Formal security audits are not enough to be safe. We recommend implementing an automated contract-based bug bounty and setting a period of time where security researchers from around the globe can try to break the contract’s invariants. For more info on how to implement automated bug bounties with OpenZeppelin, see this guide.

Avoid duplicated code

Duplicate code makes it harder to understand the code’s intention and thus, auditing the code correctly. It also increases the risk of introducing hidden bugs when modifying one of the copies of some code and not the others.

The logic in transfer, transferFrom, and approve is very similar to the provided methods in StandardToken and could be refactored to avoid repetition. There is no need to rewrite the parent’s contract logic: consider using the super keyword to access StandardToken implementation of methods, like so:

function transfer(address _to, uint _value) whenAllocation(false) returns (bool success) {
  return super.transfer(_to, _value);
}

Fixed in https://github.com/WingsDao/contracts/blob/master/contracts/Token.sol#L131

Naming suggestions

• All references to premine (Preminer, PreminerAdded, PremineAllocationAdded, PremineRelease, etc.) are confusing. There is no mining of these tokens. Consider using another name like “initial assignment”.
• checkUserAllocation and checkPreminerAllocation are not very good names, as they don’t clearly indicate what they are supposed to do. Consider renaming it for example to** whenHasntAllocated(user)**.
• monthlyPayment uint field of Preminer struct is confusing. It’s name implies it’s a monthly payment but there’s nothing enforcing the payment is only done monthly. Consider renaming the field or adding time checks.
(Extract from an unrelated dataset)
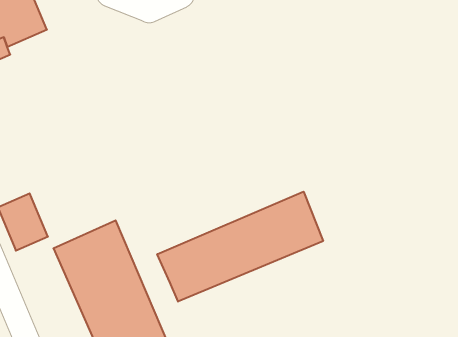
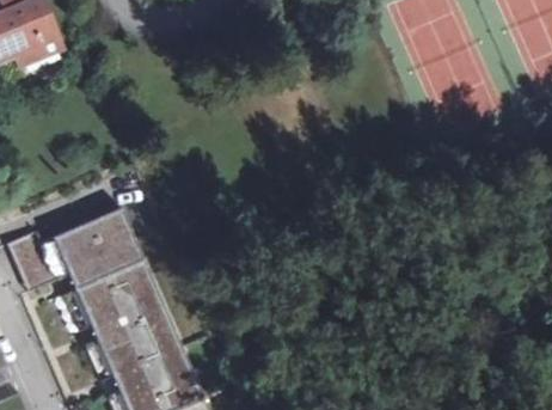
building: none -> [51,207,142,288]
building: [157,192,323,302] -> none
Fixed in https://github.com/WingsDao/contracts/blob/master/contracts/Token.sol#L86

Use latest version of Solidity

Current code is written for old versions of solc (0.4.2). With the storage overwriting vulnerability found on versions of solc prior to 0.4.4, there’s a risk this code can be compiled with vulnerable versions. We recommend changing the solidity version pragma for the latest version (pragma solidity ^0.4.10;) to enforce latest compiler version to be used.

Fixed in https://github.com/WingsDao/contracts/blob/master/contracts/Token.sol#L1

Additional Information and Notes

• Comment on line 8 has a typo: should say “Campaign” instead of “Campagin”.
• Comment on line 27 has a typo: should say “structure” instead of “scturcture”.
• Same in line 39: “perminers”.
• Same in line 202: “monthes”.
• Same in line 140: “functionality”.
• No uses of send and call.value.
• Good work using OpenZeppelin! 🙂
• Good work using safe math.
• Why is totalSupply assigned a fixed magic number?

Conclusions

No severe security issues were found. Some changes were recommended to follow best practices and reduce potential attack surface.
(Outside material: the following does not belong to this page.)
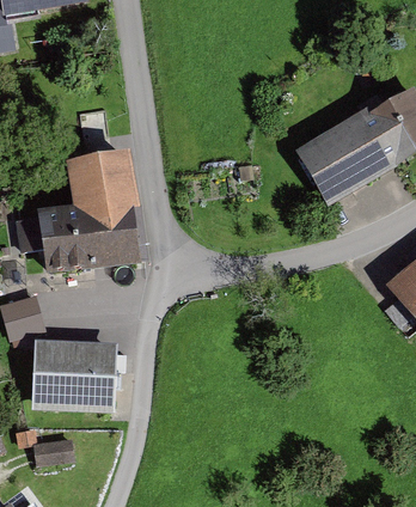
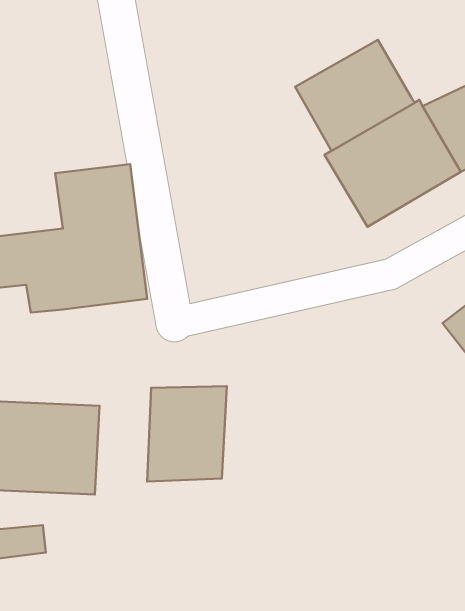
building: none -> [295,40,415,151]
building: none -> [147,386,227,482]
Code quality is good. We’re very happy to audit a project using OpenZeppelin.

Update: The Wings team implement most recommendations in their master branch.

Note that as of the date of publishing, the above review reflects the current understanding of known security patterns as they relate to the Wings Token contract. We have not reviewed the related Wings project. The above should not be construed as investment advice or an offering of Wings tokens. For general information about smart contract security, check out our thoughts here.